Lessons from Auschwitz is a programme established by the Holocaust Educational Trust, where it gives the opportunity to two students from each school participating to be a part of the programme. The programme consists of two seminars and the trip to Poland. The first seminar is where you meet your Educator and your group; it is where discussions are had and opinions and views voiced on the Holocaust. We were fortunate enough to also be able to meet and talk to a Holocaust survivor, Steve Frank. It was very interesting to listen to him and learn what it was like for him as a ten year old to live in Auschwitz and be one of only seventy three children to survive. Steve Frank mentioned something that hit home with many of the students – “each day the amount of children were getting less and less until you could count them all on your hands.”
The visit to Auschwitz 1 and Auschwitz-Birkenau gave all the students the opportunity to be present in the grounds where such tragic events occurred. This gave us a real life perspective on what the people went through. As we approached the end of Auschwitz-Birkenau the guides left us in a room where thousands of photographs hung on walls; these were photos which had been brought and hung by people as keep-sakes of themselves and their families. These photos were a way of showing the human side to the victims and stopped them being seen as just a number in a graph, on a map, in a textbook, on a shelf - left to gather dust.
Many years later, a poem was found within the soil of Auschwitz-Birkenau written by one of the Nazi Guard, it read “I only had one job, it had to be fulfilled.” Later on, investigators also discovered many other letters and poems that had been written and left by the Jews in the hope that they would be found and read one day.
Any thoughts people have about what Auschwitz is like are completely different to the reality of it. When you first step into Auschwitz you know immediately that your expectations were wrong. No one can imagine what it was like and the just the scenery surrounding the camp helps to explain it all; it is eerie and uninhabited.

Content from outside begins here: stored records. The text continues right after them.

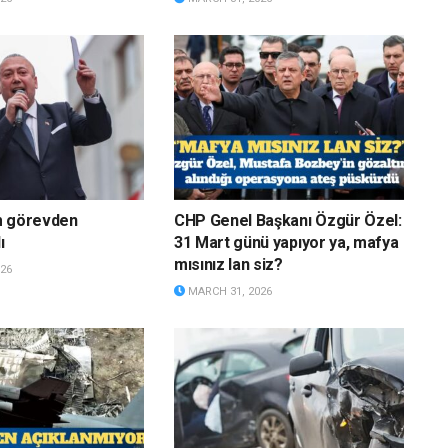
m görevden
CHP Genel Başkanı Özgür Özel:
ı
31 Mart günü yapıyor ya, mafya
mısınız lan siz?
26
MARCH 31, 2026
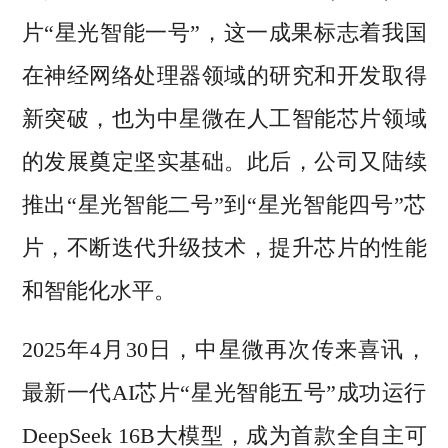
片“星光智能一号”，这一成果标志着我国
在神经网络处理器领域的研究和开发取得
新突破，也为中星微在人工智能芯片领域
的发展奠定坚实基础。此后，公司又陆续
推出“星光智能二号”到“星光智能四号”芯
片，不断迭代升级技术，提升芯片的性能
和智能化水平。
2025年4月30日，中星微再次传来喜讯，
最新一代AI芯片“星光智能五号”成功运行
DeepSeek 16B大模型，成为首款全自主可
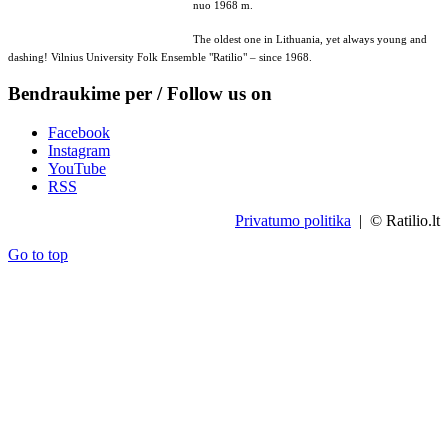
nuo 1968 m.
The oldest one in Lithuania, yet always young and
dashing! Vilnius University Folk Ensemble "Ratilio" – since 1968.
Bendraukime per / Follow us on
Facebook
Instagram
YouTube
RSS
Privatumo politika
| © Ratilio.lt
Go to top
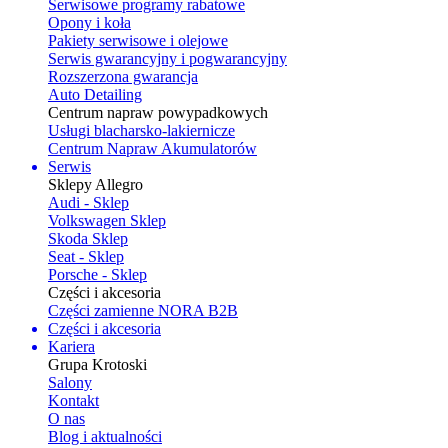
Serwisowe programy rabatowe
Opony i koła
Pakiety serwisowe i olejowe
Serwis gwarancyjny i pogwarancyjny
Rozszerzona gwarancja
Auto Detailing
Centrum napraw powypadkowych
Usługi blacharsko-lakiernicze
Centrum Napraw Akumulatorów
Serwis
Sklepy Allegro
Audi - Sklep
Volkswagen Sklep
Skoda Sklep
Seat - Sklep
Porsche - Sklep
Części i akcesoria
Części zamienne NORA B2B
Części i akcesoria
Kariera
Grupa Krotoski
Salony
Kontakt
O nas
Blog i aktualności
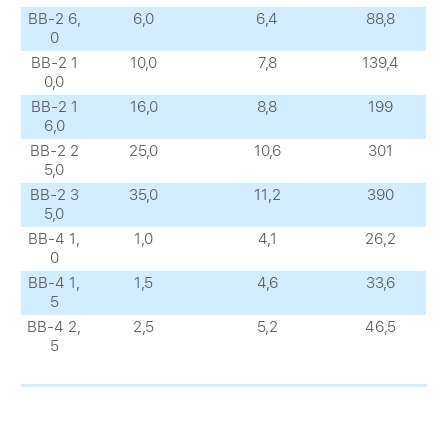
ВВ-2 6,
6,0
6,4
88,8
0
ВВ-2 1
10,0
7,8
139,4
0,0
ВВ-2 1
16,0
8,8
199
6,0
ВВ-2 2
25,0
10,6
301
5,0
ВВ-2 3
35,0
11,2
390
5,0
ВВ-4 1,
1,0
4,1
26,2
0
ВВ-4 1,
1,5
4,6
33,6
5
ВВ-4 2,
2,5
5,2
46,5
5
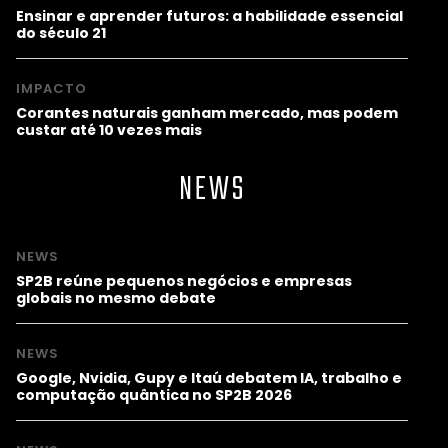
Ensinar e aprender futuros: a habilidade essencial
do século 21
IMPACTO
Corantes naturais ganham mercado, mas podem
custar até 10 vezes mais
NEWS
NEWS
SP2B reúne pequenos negócios e empresas
globais no mesmo debate
NEWS
Google, Nvidia, Gupy e Itaú debatem IA, trabalho e
computação quântica no SP2B 2026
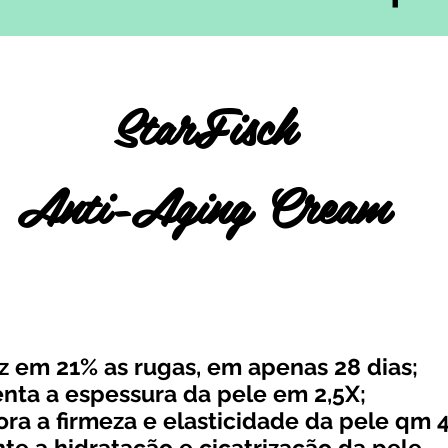
StarFisch
Anti-Aging Cream
z em 21% as rugas, em apenas 28 dias;
nta a espessura da pele em 2,5X;
ora a firmeza e elasticidade da pele qm 
nte a hidratação e cicatrização da pele.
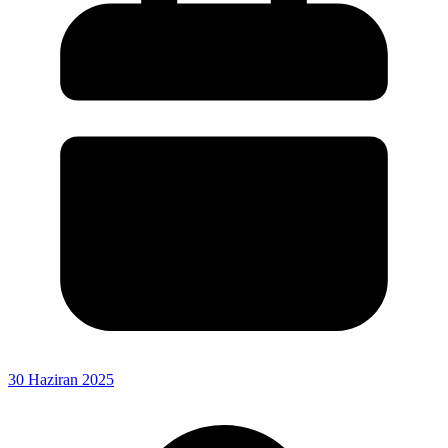
30 Haziran 2025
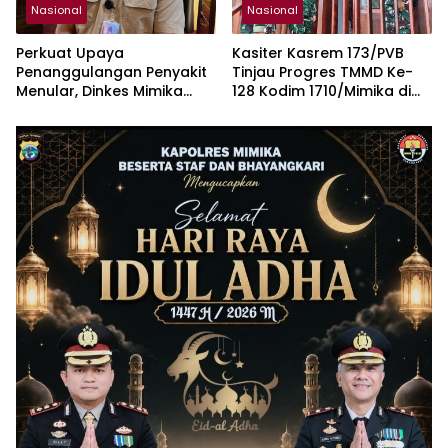
Nasional
Nasional
Perkuat Upaya
Kasiter Kasrem 173/PVB
Penanggulangan Penyakit
Tinjau Progres TMMD Ke-
Menular, Dinkes Mimika
128 Kodim 1710/Mimika di
Luncurkan Layanan OSS
Kampung Keakwa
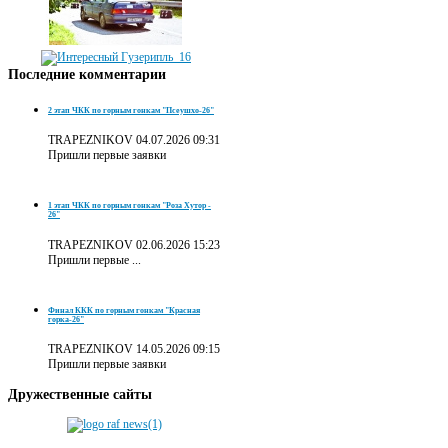
Последние
комментарии
2 этап ЧКК по горным гонкам "Псеушхо-26"
TRAPEZNIKOV
04.07.2026 09:31
Пришли первые заявки
1 этап ЧКК по горным гонкам "Роза Хутор -
26"
TRAPEZNIKOV
02.06.2026 15:23
Пришли первые ...
Финал ККК по горным гонкам "Красная
горка-26"
TRAPEZNIKOV
14.05.2026 09:15
Пришли первые заявки
Дружественные
сайты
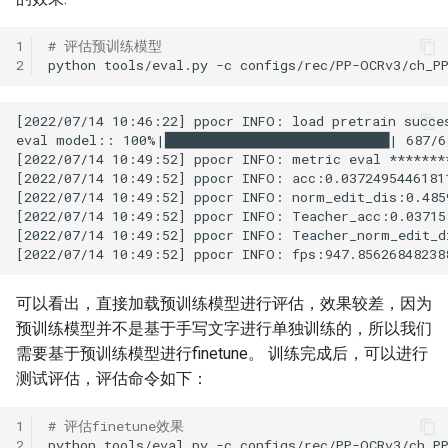
1
# 评估预训练模型
2
python
tools/eval.py
-c
configs/rec/PP-OCRv3/ch_P
可以看出，直接加载预训练模型进行评估，效果较差，因为
预训练模型并不是基于手写文字进行单独训练的，所以我们
需要基于预训练模型进行finetune。 训练完成后，可以进行
测试评估，评估命令如下：
1
# 评估finetune效果
2
python
tools/eval.py
-c
configs/rec/PP-OCRv3/ch_P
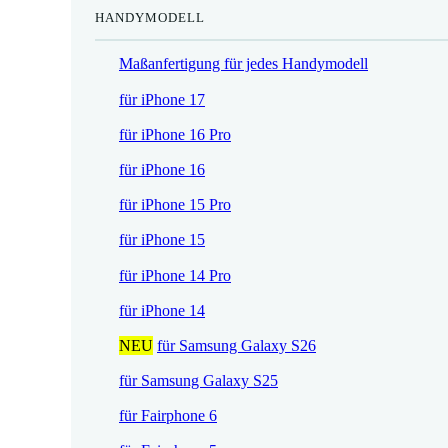
HANDYMODELL
r
h
e
e
Maßanfertigung für jedes Handymodell
i
r
s
P
für iPhone 17
i
r
für iPhone 16 Pro
s
e
t
i
für iPhone 16
:
s
für iPhone 15 Pro
1
w
7
a
für iPhone 15
,
r
für iPhone 14 Pro
5
:
2
2
für iPhone 14
1
NEU
für Samsung Galaxy S26
€
,
.
9
für Samsung Galaxy S25
0
für Fairphone 6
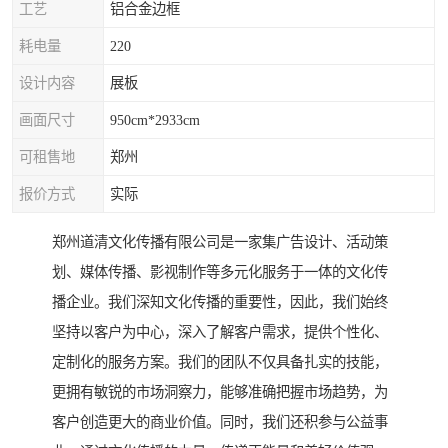
工艺
铝合金边框
耗电量
220
设计内容
展板
画面尺寸
950cm*2933cm
可租售地
郑州
报价方式
实际
郑州道清文化传播有限公司是一家集广告设计、活动策
划、媒体传播、影视制作等多元化服务于一体的文化传
播企业。我们深知文化传播的重要性，因此，我们始终
坚持以客户为中心，深入了解客户需求，提供个性化、
定制化的服务方案。我们的团队不仅具备扎实的技能，
更拥有敏锐的市场洞察力，能够准确把握市场趋势，为
客户创造更大的商业价值。同时，我们还积参与公益事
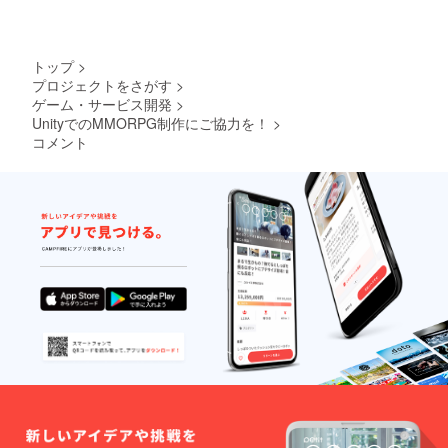
ス」よ
コース
意】 ・
り文字
の方は
HP/MP
を大き
全CBT
ポー
く表記
に参加
ション
トップ
>
させて
可能で
は、レ
プロジェクトをさがす
>
いただ
すが、
ベルに
ゲーム・サービス開発
>
きま
超応援/
より回
す。
UnityでのMMORPG制作にご協力を！
>
超絶応
復量が
※「CBT
援コー
コメント
違いま
（ク
スの方
す。 ・
ローズβ
は1回の
武器/防
テス
みとさ
具強化
ト）」
せてい
に必要
は複数
ただき
な素材
回実施
ます。
は、強
予定で
※支援
化失敗
す。 ス
時、必
時にも
ポン
ず備考
消費さ
サー/
欄にご
れま
ビッグ
希望の
す。
スポン
お名前
サー
をご記
コース
入くだ
の方は
さい。
全CBT
記入の
に参加
ない場
可能で
合は
すが、
CAMPF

Being open minded helps when processing all of the information being communicated throughout the tour. We ourselves knew very little about the Holocaust and were therefore open to hearing as much as possible in the little time we were there, but it turned out that the words we heard were not what affected us the most, it was what we saw! Any thoughts of what we imagined we would see were gone and we were left feeling shell shocked.
Rabbi Garson spoke to everyone at the end of the day and he couldn’t have been more inspirational. He spoke about three things - fear, hunger and evil. Do we really understand what those words mean today, because for the Jews those words came to have a very different definition? What we feel as fear isn’t the same as the fear they felt - when we think we are starving, they were actually starving and how whatever we believe evil is, they saw true evil. Realisation of these facts hit home to us at that point, not only where these people tortured and killed, but they were dehumanised as well.
The atmosphere travelling back was the complete reverse of the journey there. Small conversations were heard between new friends all processing the day and sharing their thoughts. The groups went from chatty and humorous to quiet and thoughtful; no one could immediately process what they had seen and to be honest nobody really wanted to believe it.